The earliest attestation mentioned by the Concise Oxford English Dictionary is in fact T S Eliot, who between 1910 and 1916 wrote an early poem to which he gave the title "The Triumph of Bullshit", written in the form of a ballade. The word bullshit does not appear in the text of the poem. Eliot did not publish this poem during his lifetime. 

As to earlier etymology the OED cites bull with the meaning "trivial, insincere, untruthful talk or writing, nonsense". It describes this usage as being of unknown origin, but notes the following: "OF boul, boule, bole fraud, deceit, trickery; mod cel: bull ‘nonsense’; also ME bull BUL ‘falsehood’, and BULL verb, to befool, mock, cheat." 

Although as the above makes clear there is no confirmed etymological connection, it might be noted that these older meanings are synonymous with the modern expression "bull" otherwise generally considered, and intentionally used as, a contraction of "bullshit".

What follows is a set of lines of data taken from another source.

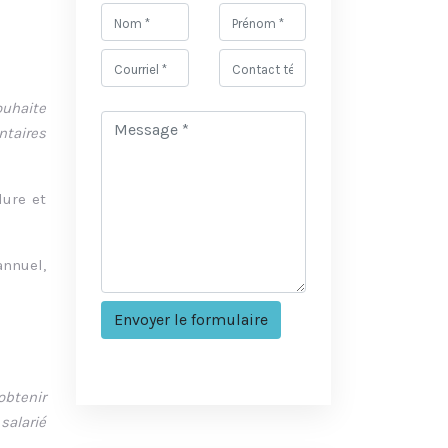
ouhaite
ntaires
dure et
annuel,
obtenir
salarié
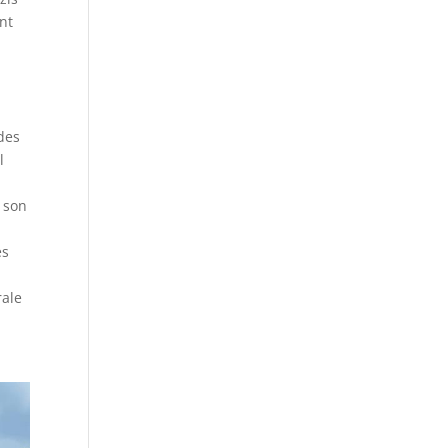
nt
 des
l
 son
és
rale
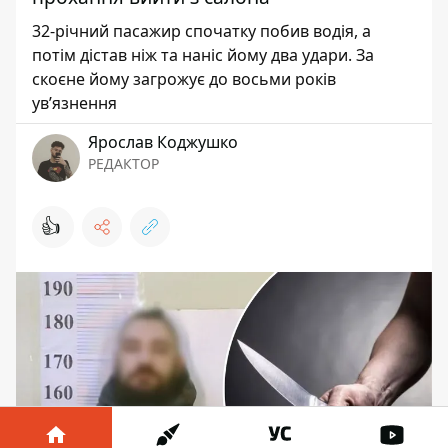
32-річний пасажир спочатку побив водія, а
потім дістав ніж та наніс йому два удари. За
скоєне йому загрожує до восьми років
ув’язнення
Ярослав Коджушко
РЕДАКТОР
👍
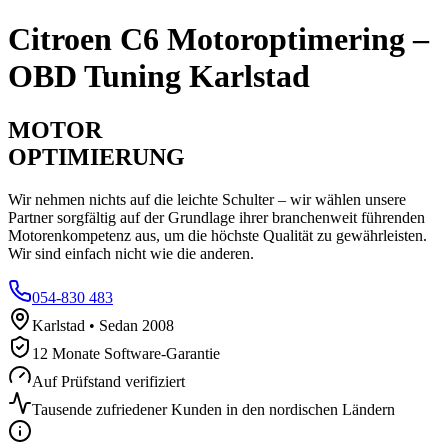
Citroen
C6
Motoroptimering –
OBD Tuning Karlstad
MOTOR
OPTIMIERUNG
Wir nehmen nichts auf die leichte Schulter – wir wählen unsere
Partner sorgfältig auf der Grundlage ihrer branchenweit führenden
Motorenkompetenz aus, um die höchste Qualität zu gewährleisten.
Wir sind einfach nicht wie die anderen.
054-830 483
Karlstad • Sedan 2008
12 Monate Software-Garantie
Auf Prüfstand verifiziert
Tausende zufriedener Kunden in den nordischen Ländern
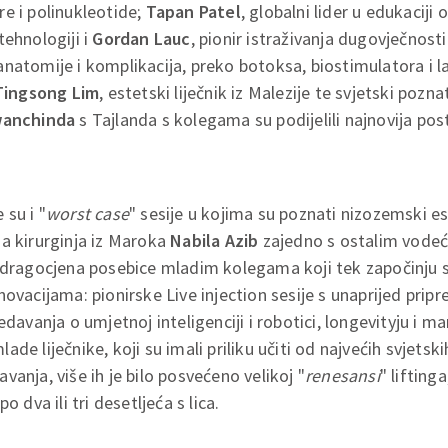
e i polinukleotide;
Tapan Patel
, globalni lider u edukaciji
tehnologiji i
Gordan Lauc
, pionir istraživanja dugovječnost
natomije i komplikacija, preko botoksa, biostimulatora i l
Tingsong Lim
, estetski liječnik iz Malezije te svjetski pozn
wanchinda
s Tajlanda s kolegama su podijelili najnovija pos
 su i "
worst case
" sesije u kojima su poznati nizozemski es
na kirurginja iz Maroka
Nabila Azib
zajedno s ostalim vodeći
 dragocjena posebice mladim kolegama koji tek započinju svo
novacijama: pionirske Live injection sesije s unaprijed pri
edavanja o umjetnoj inteligenciji i robotici, longevityju i ma
de liječnike, koji su imali priliku učiti od najvećih svjet
anja, više ih je bilo posvećeno velikoj "
renesansi
" lifting
 po dva ili tri desetljeća s lica.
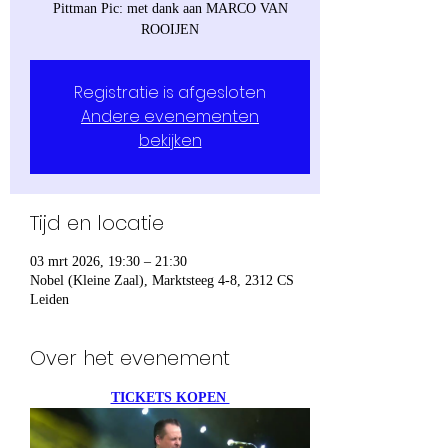
Pittman Pic: met dank aan MARCO VAN
Registratie is afgesloten
Andere evenementen
bekijken
Tijd en locatie
03 mrt 2026, 19:30 – 21:30
Nobel (Kleine Zaal), Marktsteeg 4-8, 2312 CS
Leiden
Over het evenement
TICKETS KOPEN 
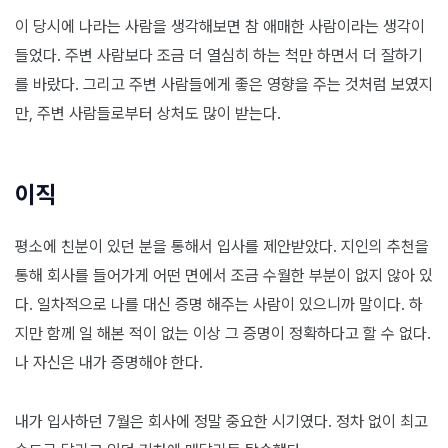
이 당시에 나라는 사람을 생각해보면 참 애매한 사람이라는 생각이
들었다. 주변 사람보다 조금 더 열심히 하는 척만 하면서 더 잘하기
를 바랐다. 그리고 주변 사람들에게 좋은 영향을 주는 것처럼 보였지
만, 주변 사람들로부터 상처도 많이 받는다.
이직
평소에 친분이 있던 분을 통해서 입사를 제안받았다. 지인의 추천을
통해 회사를 들어가게 어떤 면에서 조금 수월한 부분이 없지 않아 있
다. 일차적으로 나를 대신 증명 해주는 사람이 있으니까 말이다. 하
지만 함께 일 해본 적이 없는 이상 그 증명이 정확하다고 할 수 없다.
나 자신은 내가 증명해야 한다.
내가 입사하던 7월은 회사에 정말 중요한 시기였다. 정차 없이 최고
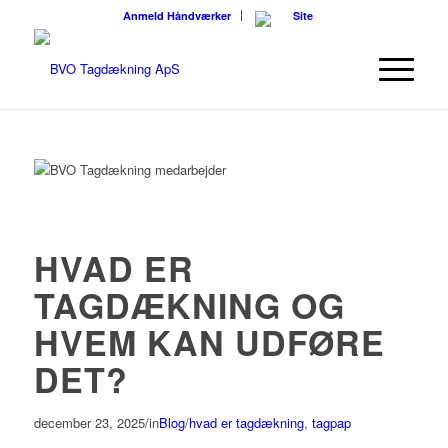
Anmeld Håndværker
HVAD ER
TAGDÆKNING OG
HVEM KAN UDFØRE
DET?
december 23, 2025
/
in
Blog
/
hvad er tagdækning
,
tagpap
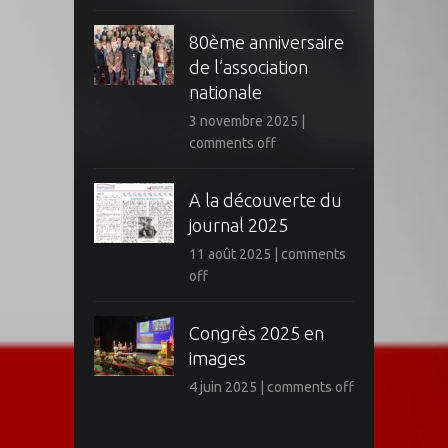
80ème anniversaire
de l’association
nationale
3 novembre 2025
|
comments off
A la découverte du
journal 2025
11 août 2025
|
comments
off
Congrès 2025 en
images
4 juin 2025
|
comments off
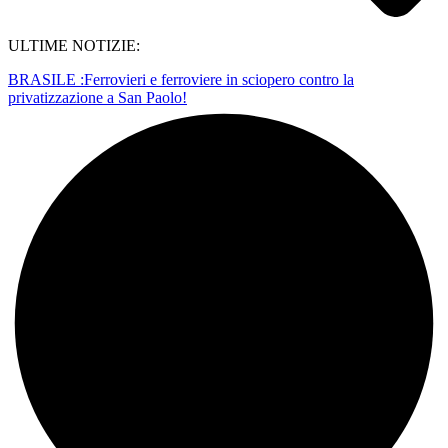
ULTIME NOTIZIE:
BRASILE :Ferrovieri e ferroviere in sciopero contro la
privatizzazione a San Paolo!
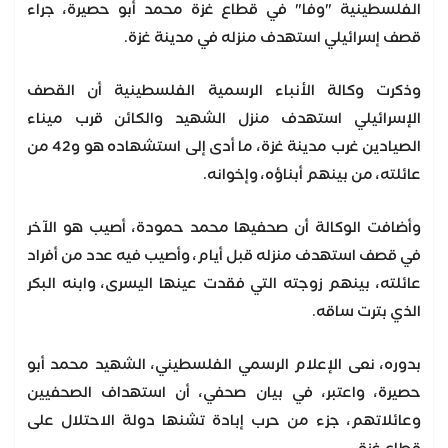
الفلسطينية "وفا" في قطاع غزة محمد أبو حصيرة، جراء
قصف إسرائيلي استهدف منزله في مدينة غزة.
وذكرت وكالة الأنباء الرسمية الفلسطينية أن القصف
الإسرائيلي استهدف منزل الشهيد والكائن قرب ميناء
الصيادين غرب مدينة غزة، ما أدى إلى استشهاده هو و42 من
عائلته، من بينهم أبناؤه، وإخوانه.
وأضافت الوكالة أن صحفيها محمد حمودة، أصيب هو الآخر
في قصف استهدف منزله قبل أيام، وأصيب فيه عدد من أفراد
عائلته، بينهم زوجته التي فقدت عينها اليسرى، وابنه البكر
الذي بترت ساقه.
بدوره، نعى الإعلام الرسمي الفلسطيني، الشهيد محمد أبو
حصيرة، واعتبر، في بيان صحفي، أن استهداف الصحفيين
وعائلاتهم، جزء من حرب إبادة تشنها دولة الاحتلال على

Another theory, according to the lexicographer Eric Partridge, is that the term was popularised by the Australian and New Zealand troops from about 1916 arriving at the front during World War I. They were astonished at the British commanding officers' emphasis on bull. Bull was the term for attention to appearances - spit and polish, making everything just so, even when it was a hindrance to waging war. The Diggers ridiculed the British by calling it not bull but bullshit.